The New York Times reported that some law firms have been pressuring victims to sign representation contracts in the immediate aftermath of the tragedies.
There have been accusations that once clients have signed up with a firm, they’re pressured to help recruit additional plaintiffs, and used to help market the firms services to the survivors of other mass-shooting tragedies, according to The New York Times.
Las Vegas shooting survivor Jamie Lynn Gallegos described the law firms as “relentless.”
Gallegos told the New York Times that calls from lawyers offering representation for her family, who had attended the Route 91 festival together, poured into their house from 6:30 a.m. to 11 p.m. daily starting about two weeks after the attack.
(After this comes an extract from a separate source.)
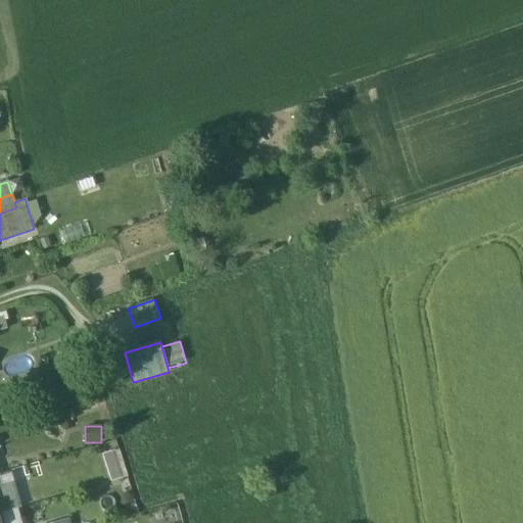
[(102,452),(111,479),(129,474),(120,446),(102,452)]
Although the law prevents police officers from being held liable if they witness someone being injured or killed, Radner has argued that in the Orlando incident, the officers’ behavior “shocks the conscience,” the Orlando Sentinel reported.
ABC News reported that the suit alleged that Officer Gruler abandoned his post and allowed the shooter to enter the club and scout the location and then leave and come back with his firearms.
The lawsuit lists 30 more unidentified Orlando police officers as defendants, who it alleges remained outside the nightclub during the shooting.
The lawsuit also claims that officers unlawfully detained survivors who fled from the nightclub.